*** Opening DATASET ENTRIES ***

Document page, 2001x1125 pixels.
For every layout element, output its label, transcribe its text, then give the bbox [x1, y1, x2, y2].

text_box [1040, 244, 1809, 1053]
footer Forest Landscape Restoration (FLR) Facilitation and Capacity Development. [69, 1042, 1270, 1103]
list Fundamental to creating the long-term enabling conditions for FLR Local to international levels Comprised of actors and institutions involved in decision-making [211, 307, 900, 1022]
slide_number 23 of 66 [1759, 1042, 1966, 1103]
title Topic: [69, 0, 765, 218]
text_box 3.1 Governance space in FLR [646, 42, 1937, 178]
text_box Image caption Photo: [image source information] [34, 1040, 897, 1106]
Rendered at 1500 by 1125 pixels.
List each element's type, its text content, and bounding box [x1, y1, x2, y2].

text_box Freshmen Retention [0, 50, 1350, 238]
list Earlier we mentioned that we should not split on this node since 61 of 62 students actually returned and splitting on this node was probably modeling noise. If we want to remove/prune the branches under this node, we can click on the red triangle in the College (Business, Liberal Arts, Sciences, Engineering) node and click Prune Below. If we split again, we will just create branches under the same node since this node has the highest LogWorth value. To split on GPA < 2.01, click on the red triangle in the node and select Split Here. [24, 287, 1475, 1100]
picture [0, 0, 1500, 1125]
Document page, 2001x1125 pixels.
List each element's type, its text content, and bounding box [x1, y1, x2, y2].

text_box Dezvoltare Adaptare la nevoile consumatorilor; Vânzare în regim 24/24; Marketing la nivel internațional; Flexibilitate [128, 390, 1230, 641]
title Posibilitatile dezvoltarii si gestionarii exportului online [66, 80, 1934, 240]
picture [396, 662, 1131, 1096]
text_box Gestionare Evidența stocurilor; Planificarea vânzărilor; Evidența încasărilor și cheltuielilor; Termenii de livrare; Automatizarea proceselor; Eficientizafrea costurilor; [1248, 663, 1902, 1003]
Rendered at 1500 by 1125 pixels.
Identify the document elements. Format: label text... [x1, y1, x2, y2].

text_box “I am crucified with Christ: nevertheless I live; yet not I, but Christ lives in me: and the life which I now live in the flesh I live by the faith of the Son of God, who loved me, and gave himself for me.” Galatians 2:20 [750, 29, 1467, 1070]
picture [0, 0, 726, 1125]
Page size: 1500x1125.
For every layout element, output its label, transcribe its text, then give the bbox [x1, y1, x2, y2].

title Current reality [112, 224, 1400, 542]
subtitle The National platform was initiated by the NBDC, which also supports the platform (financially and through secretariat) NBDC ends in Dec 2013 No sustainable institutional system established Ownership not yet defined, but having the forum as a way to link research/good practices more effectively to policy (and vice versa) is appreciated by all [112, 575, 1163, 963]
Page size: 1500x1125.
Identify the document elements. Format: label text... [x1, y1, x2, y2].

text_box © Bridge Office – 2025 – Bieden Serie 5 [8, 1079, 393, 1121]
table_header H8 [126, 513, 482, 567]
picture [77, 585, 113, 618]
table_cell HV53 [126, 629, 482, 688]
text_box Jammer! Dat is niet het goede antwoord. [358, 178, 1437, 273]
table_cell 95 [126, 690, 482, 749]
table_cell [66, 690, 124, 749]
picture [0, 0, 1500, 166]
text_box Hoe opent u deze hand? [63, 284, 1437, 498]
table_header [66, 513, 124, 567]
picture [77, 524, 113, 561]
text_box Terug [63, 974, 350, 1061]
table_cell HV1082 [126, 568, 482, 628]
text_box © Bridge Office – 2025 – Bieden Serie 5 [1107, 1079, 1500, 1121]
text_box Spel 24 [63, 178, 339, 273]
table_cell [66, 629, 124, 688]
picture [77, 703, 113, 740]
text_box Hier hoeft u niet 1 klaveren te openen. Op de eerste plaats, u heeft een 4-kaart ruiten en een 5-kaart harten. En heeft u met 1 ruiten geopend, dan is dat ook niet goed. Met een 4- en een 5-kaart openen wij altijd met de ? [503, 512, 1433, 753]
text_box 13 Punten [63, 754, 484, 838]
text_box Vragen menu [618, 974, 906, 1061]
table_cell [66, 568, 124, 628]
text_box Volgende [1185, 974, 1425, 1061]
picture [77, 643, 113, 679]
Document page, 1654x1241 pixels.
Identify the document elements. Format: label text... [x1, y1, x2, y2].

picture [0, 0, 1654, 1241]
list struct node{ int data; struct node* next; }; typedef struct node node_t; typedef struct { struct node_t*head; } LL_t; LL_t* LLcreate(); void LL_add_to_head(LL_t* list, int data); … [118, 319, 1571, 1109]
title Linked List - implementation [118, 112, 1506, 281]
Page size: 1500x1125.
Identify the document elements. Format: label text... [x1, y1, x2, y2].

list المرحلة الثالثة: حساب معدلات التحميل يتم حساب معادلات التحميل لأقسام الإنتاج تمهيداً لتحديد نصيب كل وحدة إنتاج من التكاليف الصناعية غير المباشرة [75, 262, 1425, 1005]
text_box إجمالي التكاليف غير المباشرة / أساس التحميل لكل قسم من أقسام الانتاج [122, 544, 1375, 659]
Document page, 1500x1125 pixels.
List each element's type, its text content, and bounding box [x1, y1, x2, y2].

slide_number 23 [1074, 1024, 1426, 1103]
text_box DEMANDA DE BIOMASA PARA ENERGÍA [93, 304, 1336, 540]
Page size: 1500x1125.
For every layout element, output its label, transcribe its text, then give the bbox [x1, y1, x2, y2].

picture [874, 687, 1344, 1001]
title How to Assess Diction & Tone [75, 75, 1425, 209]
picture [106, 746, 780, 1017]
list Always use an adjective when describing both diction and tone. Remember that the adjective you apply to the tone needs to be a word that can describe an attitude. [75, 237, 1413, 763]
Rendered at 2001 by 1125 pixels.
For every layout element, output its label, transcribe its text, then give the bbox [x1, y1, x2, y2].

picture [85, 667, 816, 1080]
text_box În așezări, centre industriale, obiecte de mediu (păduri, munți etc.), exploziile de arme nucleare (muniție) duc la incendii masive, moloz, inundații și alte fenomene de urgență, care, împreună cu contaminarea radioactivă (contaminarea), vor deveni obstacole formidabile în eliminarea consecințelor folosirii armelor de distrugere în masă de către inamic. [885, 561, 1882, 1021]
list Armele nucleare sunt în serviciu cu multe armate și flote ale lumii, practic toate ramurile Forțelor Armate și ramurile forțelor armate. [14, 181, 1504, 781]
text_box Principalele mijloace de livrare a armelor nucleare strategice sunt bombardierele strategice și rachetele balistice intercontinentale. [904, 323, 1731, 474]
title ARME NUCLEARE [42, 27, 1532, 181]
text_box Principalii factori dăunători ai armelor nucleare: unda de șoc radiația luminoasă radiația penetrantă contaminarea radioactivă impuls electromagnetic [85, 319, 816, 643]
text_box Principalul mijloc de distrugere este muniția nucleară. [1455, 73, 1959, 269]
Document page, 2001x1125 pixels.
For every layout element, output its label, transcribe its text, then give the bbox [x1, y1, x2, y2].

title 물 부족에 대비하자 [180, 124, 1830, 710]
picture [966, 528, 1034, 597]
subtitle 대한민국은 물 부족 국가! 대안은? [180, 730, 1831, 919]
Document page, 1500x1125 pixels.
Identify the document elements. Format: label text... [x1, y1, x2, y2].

*** Closing DATASET ENTRIES ***

**EXERCISE GOAL**: Go through the records above and copy each one exactly.

**RESULT**:
Document page, 2001x1125 pixels.
For every layout element, output its label, transcribe its text, then give the bbox [x1, y1, x2, y2].

text_box [1040, 244, 1809, 1053]
footer Forest Landscape Restoration (FLR) Facilitation and Capacity Development. [69, 1042, 1270, 1103]
list Fundamental to creating the long-term enabling conditions for FLR Local to international levels Comprised of actors and institutions involved in decision-making [211, 307, 900, 1022]
slide_number 23 of 66 [1759, 1042, 1966, 1103]
title Topic: [69, 0, 765, 218]
text_box 3.1 Governance space in FLR [646, 42, 1937, 178]
text_box Image caption Photo: [image source information] [34, 1040, 897, 1106]
Rendered at 1500 by 1125 pixels.
List each element's type, its text content, and bounding box [x1, y1, x2, y2].

text_box Freshmen Retention [0, 50, 1350, 238]
list Earlier we mentioned that we should not split on this node since 61 of 62 students actually returned and splitting on this node was probably modeling noise. If we want to remove/prune the branches under this node, we can click on the red triangle in the College (Business, Liberal Arts, Sciences, Engineering) node and click Prune Below. If we split again, we will just create branches under the same node since this node has the highest LogWorth value. To split on GPA < 2.01, click on the red triangle in the node and select Split Here. [24, 287, 1475, 1100]
picture [0, 0, 1500, 1125]
Document page, 2001x1125 pixels.
List each element's type, its text content, and bounding box [x1, y1, x2, y2].

text_box Dezvoltare Adaptare la nevoile consumatorilor; Vânzare în regim 24/24; Marketing la nivel internațional; Flexibilitate [128, 390, 1230, 641]
title Posibilitatile dezvoltarii si gestionarii exportului online [66, 80, 1934, 240]
picture [396, 662, 1131, 1096]
text_box Gestionare Evidența stocurilor; Planificarea vânzărilor; Evidența încasărilor și cheltuielilor; Termenii de livrare; Automatizarea proceselor; Eficientizafrea costurilor; [1248, 663, 1902, 1003]
Rendered at 1500 by 1125 pixels.
Identify the document elements. Format: label text... [x1, y1, x2, y2].

text_box “I am crucified with Christ: nevertheless I live; yet not I, but Christ lives in me: and the life which I now live in the flesh I live by the faith of the Son of God, who loved me, and gave himself for me.” Galatians 2:20 [750, 29, 1467, 1070]
picture [0, 0, 726, 1125]
Page size: 1500x1125.
For every layout element, output its label, transcribe its text, then give the bbox [x1, y1, x2, y2].

title Current reality [112, 224, 1400, 542]
subtitle The National platform was initiated by the NBDC, which also supports the platform (financially and through secretariat) NBDC ends in Dec 2013 No sustainable institutional system established Ownership not yet defined, but having the forum as a way to link research/good practices more effectively to policy (and vice versa) is appreciated by all [112, 575, 1163, 963]
Page size: 1500x1125.
Identify the document elements. Format: label text... [x1, y1, x2, y2].

text_box © Bridge Office – 2025 – Bieden Serie 5 [8, 1079, 393, 1121]
table_header H8 [126, 513, 482, 567]
picture [77, 585, 113, 618]
table_cell HV53 [126, 629, 482, 688]
text_box Jammer! Dat is niet het goede antwoord. [358, 178, 1437, 273]
table_cell 95 [126, 690, 482, 749]
table_cell [66, 690, 124, 749]
picture [0, 0, 1500, 166]
text_box Hoe opent u deze hand? [63, 284, 1437, 498]
table_header [66, 513, 124, 567]
picture [77, 524, 113, 561]
text_box Terug [63, 974, 350, 1061]
table_cell HV1082 [126, 568, 482, 628]
text_box © Bridge Office – 2025 – Bieden Serie 5 [1107, 1079, 1500, 1121]
text_box Spel 24 [63, 178, 339, 273]
table_cell [66, 629, 124, 688]
picture [77, 703, 113, 740]
text_box Hier hoeft u niet 1 klaveren te openen. Op de eerste plaats, u heeft een 4-kaart ruiten en een 5-kaart harten. En heeft u met 1 ruiten geopend, dan is dat ook niet goed. Met een 4- en een 5-kaart openen wij altijd met de ? [503, 512, 1433, 753]
text_box 13 Punten [63, 754, 484, 838]
text_box Vragen menu [618, 974, 906, 1061]
table_cell [66, 568, 124, 628]
text_box Volgende [1185, 974, 1425, 1061]
picture [77, 643, 113, 679]
Document page, 1654x1241 pixels.
Identify the document elements. Format: label text... [x1, y1, x2, y2].

picture [0, 0, 1654, 1241]
list struct node{ int data; struct node* next; }; typedef struct node node_t; typedef struct { struct node_t*head; } LL_t; LL_t* LLcreate(); void LL_add_to_head(LL_t* list, int data); … [118, 319, 1571, 1109]
title Linked List - implementation [118, 112, 1506, 281]
Page size: 1500x1125.
Identify the document elements. Format: label text... [x1, y1, x2, y2].

list المرحلة الثالثة: حساب معدلات التحميل يتم حساب معادلات التحميل لأقسام الإنتاج تمهيداً لتحديد نصيب كل وحدة إنتاج من التكاليف الصناعية غير المباشرة [75, 262, 1425, 1005]
text_box إجمالي التكاليف غير المباشرة / أساس التحميل لكل قسم من أقسام الانتاج [122, 544, 1375, 659]
Document page, 1500x1125 pixels.
List each element's type, its text content, and bounding box [x1, y1, x2, y2].

slide_number 23 [1074, 1024, 1426, 1103]
text_box DEMANDA DE BIOMASA PARA ENERGÍA [93, 304, 1336, 540]
Page size: 1500x1125.
For every layout element, output its label, transcribe its text, then give the bbox [x1, y1, x2, y2].

picture [874, 687, 1344, 1001]
title How to Assess Diction & Tone [75, 75, 1425, 209]
picture [106, 746, 780, 1017]
list Always use an adjective when describing both diction and tone. Remember that the adjective you apply to the tone needs to be a word that can describe an attitude. [75, 237, 1413, 763]
Rendered at 2001 by 1125 pixels.
For every layout element, output its label, transcribe its text, then give the bbox [x1, y1, x2, y2].

picture [85, 667, 816, 1080]
text_box În așezări, centre industriale, obiecte de mediu (păduri, munți etc.), exploziile de arme nucleare (muniție) duc la incendii masive, moloz, inundații și alte fenomene de urgență, care, împreună cu contaminarea radioactivă (contaminarea), vor deveni obstacole formidabile în eliminarea consecințelor folosirii armelor de distrugere în masă de către inamic. [885, 561, 1882, 1021]
list Armele nucleare sunt în serviciu cu multe armate și flote ale lumii, practic toate ramurile Forțelor Armate și ramurile forțelor armate. [14, 181, 1504, 781]
text_box Principalele mijloace de livrare a armelor nucleare strategice sunt bombardierele strategice și rachetele balistice intercontinentale. [904, 323, 1731, 474]
title ARME NUCLEARE [42, 27, 1532, 181]
text_box Principalii factori dăunători ai armelor nucleare: unda de șoc radiația luminoasă radiația penetrantă contaminarea radioactivă impuls electromagnetic [85, 319, 816, 643]
text_box Principalul mijloc de distrugere este muniția nucleară. [1455, 73, 1959, 269]
Document page, 2001x1125 pixels.
For every layout element, output its label, transcribe its text, then give the bbox [x1, y1, x2, y2].

title 물 부족에 대비하자 [180, 124, 1830, 710]
picture [966, 528, 1034, 597]
subtitle 대한민국은 물 부족 국가! 대안은? [180, 730, 1831, 919]
Document page, 1500x1125 pixels.
Identify the document elements. Format: label text... [x1, y1, x2, y2].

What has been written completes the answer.